Map CDC Transform in BODS

Using this transform’s input requirements (values for the Sequencing column and a Row operation column),  you can perform three functions:

  • Sorts input data based on values in Sequencing column box and (optional) Additional Grouping Columns box.
  • Maps output data based on values in Row Operation Column box. Source table rows are mapped to INSERT, UPDATE, or DELETE operations before passing them on to the target.
  • Resolves missing, separated, or multiple before- and after-images for UPDATE rows.

This Transformation is used to perform the CD,  comparing the Image of the source table with the Image of the target table.

While commonly used to support relational or mainframe changed-data capture (CDC), this transform supports any data stream as long as its input requirements are met. Relational CDC sources include Oracle and SQL Server.

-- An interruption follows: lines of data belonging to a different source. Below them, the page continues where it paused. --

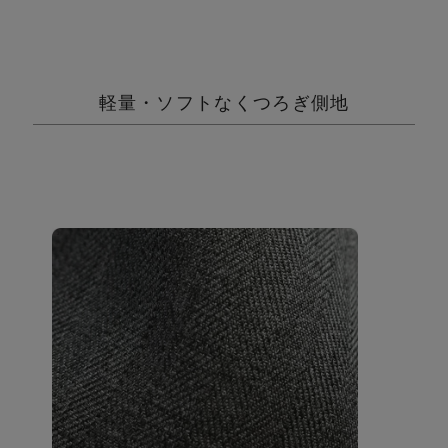
軽量・ソフトなくつろぎ側地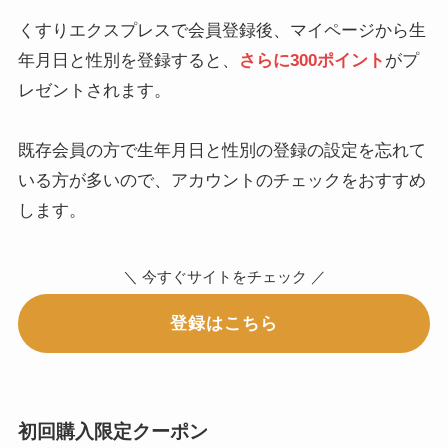
くすりエクスプレスで会員登録後、マイページから生
年月日と性別を登録すると、
さらに300ポイント
がプ
レゼントされます。
既存会員の方で生年月日と性別の登録の設定を忘れて
いる方が多いので、アカウントのチェックをおすすめ
します。
＼ 今すぐサイトをチェック ／
登録はこちら
初回購入限定クーポン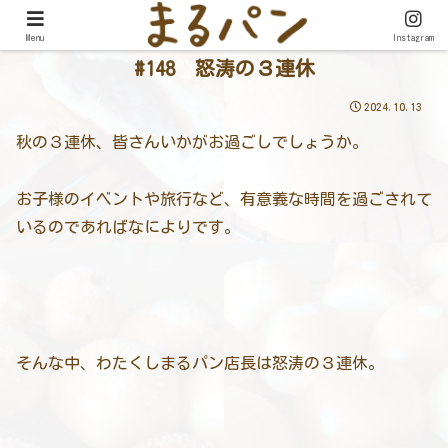
Menu
Instagram
#148 怒涛の３連休
2024.10.13
秋の３連休、皆さんいかがお過ごしでしょうか。
お子様のイベントや旅行など、有意義な時間を過ごされて
いるのであればなによりです。
そんな中、わたくしまるパン店長は怒涛の３連休。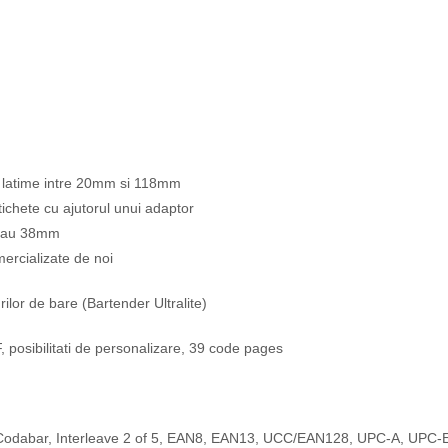
i latime intre 20mm si 118mm
ichete cu ajutorul unui adaptor
 sau 38mm
mercializate de noi
ilor de bare (Bartender Ultralite)
 posibilitati de personalizare, 39 code pages
Codabar, Interleave 2 of 5, EAN8, EAN13, UCC/EAN128, UPC-A, UPC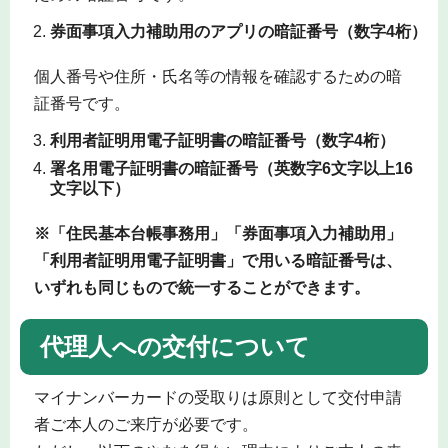
券面事項入力補助用のアプリの暗証番号（数字4桁）
個人番号や住所・氏名等の情報を確認するための暗
証番号です。
利用者証明用電子証明書の暗証番号（数字4桁）
署名用電子証明書の暗証番号（英数字6文字以上16
文字以下）
※「住民基本台帳事務用」「券面事項入力補助用」
「利用者証明用電子証明書」で用いる暗証番号は、
いずれも同じもので統一することができます。
代理人への交付について
マイナンバーカードの受取りは原則として交付申請
者ご本人のご来庁が必要です。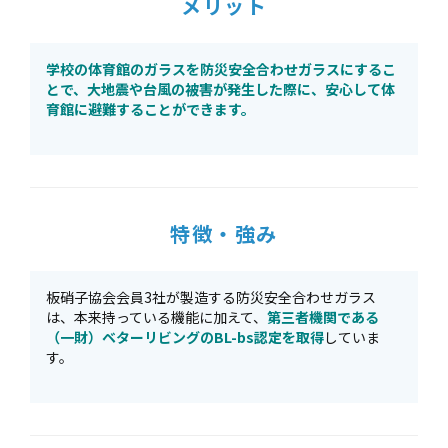
メリット
学校の体育館のガラスを防災安全合わせガラスにするこ
とで、大地震や台風の被害が発生した際に、安心して体
育館に避難することができます。
特徴・強み
板硝子協会会員3社が製造する防災安全合わせガラス
は、本来持っている機能に加えて、
第三者機関である
（一財）ベターリビングのBL-bs認定を取得
していま
す。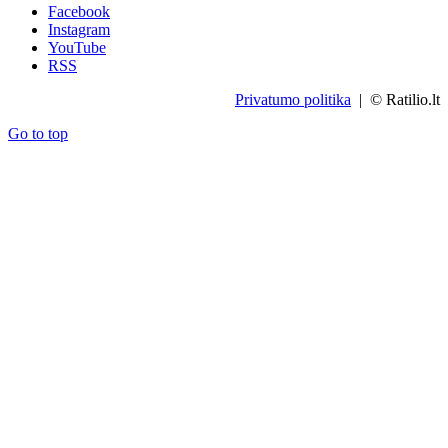
Facebook
Instagram
YouTube
RSS
Privatumo politika
| © Ratilio.lt
Go to top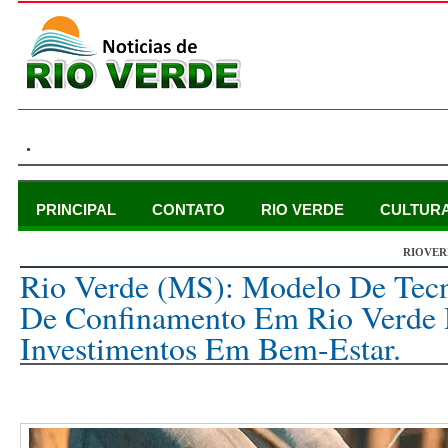
.
PRINCIPAL
CONTATO
RIO VERDE
CULTUR
RIOVER
sexta-feira, 4 de agosto de 2023
Rio Verde (MS): Modelo De Tecn
De Confinamento Em Rio Verde 
Investimentos Em Bem-Estar.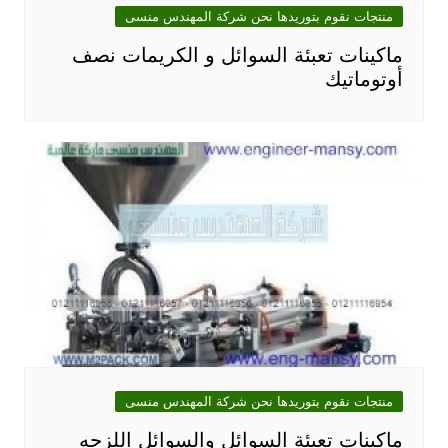
منتجات نقوم بتوريدها نحن شركة المهندس منسى
ماكينات تعبئة السوائل و الكريمات نصف
أوتوماتيك
منتجات نقوم بتوريدها نحن شركة المهندس منسى
ماكينات تعبئة السوائل والسوائل اللزجه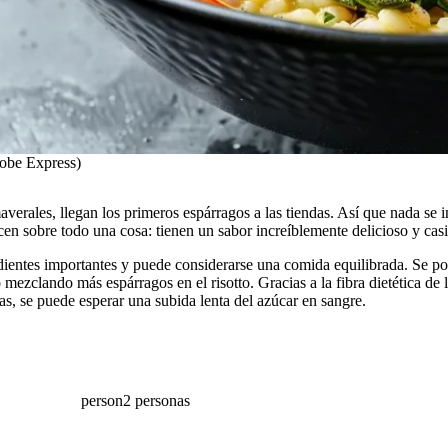
dobe Express)
averales, llegan los primeros espárragos a las tiendas. Así que nada se 
cen sobre todo una cosa: tienen un sabor increíblemente delicioso y casi
edientes importantes y puede considerarse una comida equilibrada. Se p
ezclando más espárragos en el risotto. Gracias a la fibra dietética de 
s, se puede esperar una subida lenta del azúcar en sangre.
person
2 personas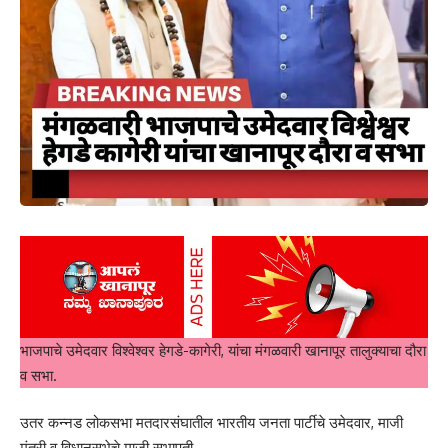
भाजपाचे उमेदवार विश्वेश्वर हेगडे-कागेरी, यांचा मंगळवारी खानापूर तालुक्याचा दौरा
व सभा.
उतर कन्नड लोकसभा मतदारसंघातील भारतीय जनता पार्टीचे उमेदवार, माजी
मंत्री व विधानसभेचे माजी सभापती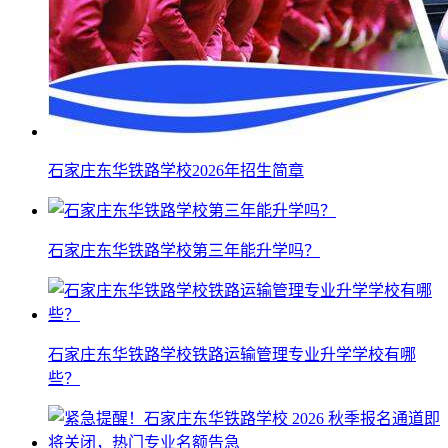
石家庄东华铁路学校2026年招生简章
石家庄东华铁路学校第三年能升学吗？
石家庄东华铁路学校铁路运输管理专业升学学校有哪
些？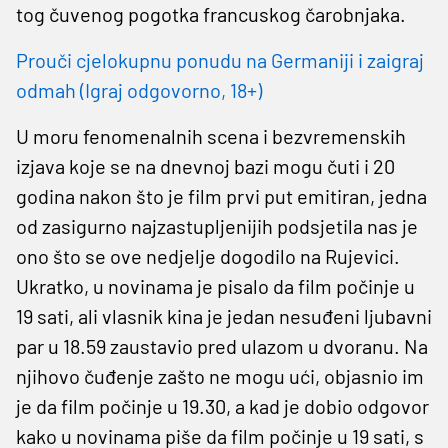
tog čuvenog pogotka francuskog čarobnjaka.
Prouči cjelokupnu ponudu na Germaniji i zaigraj
odmah (Igraj odgovorno, 18+)
U moru fenomenalnih scena i bezvremenskih
izjava koje se na dnevnoj bazi mogu čuti i 20
godina nakon što je film prvi put emitiran, jedna
od zasigurno najzastupljenijih podsjetila nas je
ono što se ove nedjelje dogodilo na Rujevici.
Ukratko, u novinama je pisalo da film počinje u
19 sati, ali vlasnik kina je jedan nesuđeni ljubavni
par u 18.59 zaustavio pred ulazom u dvoranu. Na
njihovo čuđenje zašto ne mogu ući, objasnio im
je da film počinje u 19.30, a kad je dobio odgovor
kako u novinama piše da film počinje u 19 sati, s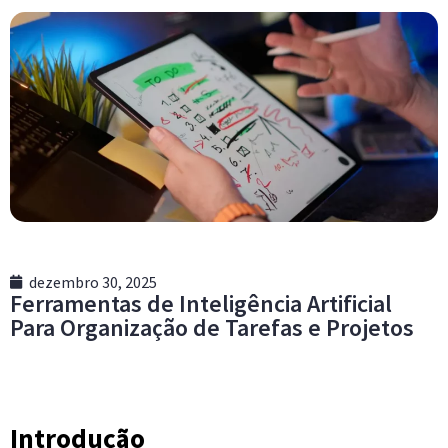
Ferramentas de Inteligência Artificial
Para Organização de Tarefas e Projetos
Introdução
O avanço da tecnologia transformou profundamente a
forma como lidamos com rotinas profissionais e
pessoais, e as
ferramentas de inteligência artificial
para organização
surgem como aliadas essenciais
nesse novo cenário.
Em um mundo marcado por excesso de informações,
múltiplas demandas e pouco tempo disponível, utilizar IA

This transform is typically the last object before the target in a data flow because it produces INPUT, UPDATE and DELETE operation codes. Data Services produces a warning if other objects are used after this transform in a data flow.

Options

Sequencing column

(Required) Specifies an integer used to order table rows.

If you are using a relational or mainframe CDC source table, the DI_SEQUENCE_NUMBER column is automatically selected as the Sequencing column.

Input already sorted by sequencing column

This transform by default assumes that the input data is already sorted based on the value selected in the Sequencing column box. If you deselect this check box, Data Services will re-sort the input data using the value in the Sequencing column box.

Use the re-sort capability of this transform only when necessary as it impacts job performance.

Additional grouping columns

In addition to the Sequencing column, you can sort input on additional columns by dragging them into this box from the input schema. Sorts are prioritized based first on the sequencing column and then on the order of the columns added to this box.

Row operation column

(Required) Specifies a column with one of the following output operation codes for each row:

  • I for INSERT
  • B for before-image of an UPDATE
  • U for after-image of an UPDATE
  • D for DELETE

If you are using a relational or mainframe CDC source table, the DI_OPERATION_TYPE column is automatically selected as the Row operation column.

Demonstration:- 

Create a job as below

In the Query Transformation add 2 fields (new output columns)  and map them as-

  • DI_SEQUENCE_NUMBER :- Map this with the function “ Gen_row_number ( )
  • DI_OPERATION_TYPE :- Map this with any one of the operation codes (  ‘I’, ‘U’, ‘D’, ‘B’)
  • I for INSERT
  • B for before-image of an UPDATE
  • U for after-image of an UPDATE
  • D for DELETE

Please find the screen shot below:

In the Transformation “ Map_CDC_Operation”  do the following mapping-

Select the respective fields for Sequence and the Row Operation columns

Sequencing Column  -> DI_Sequence_Number

Row Operation Column -> DI_Operation_Type

Save and execute the job and check the values in the target table.

The records will be inserted in to the target table.

Now go to Query Transformation and change the value of DI_Operation_Type to ‘D’ and once again execute the job.

Check the target table values and you will notice the data is deleted from the target table because of the operation code that you used in the query transformation.

Note: Target table is a permanent table here.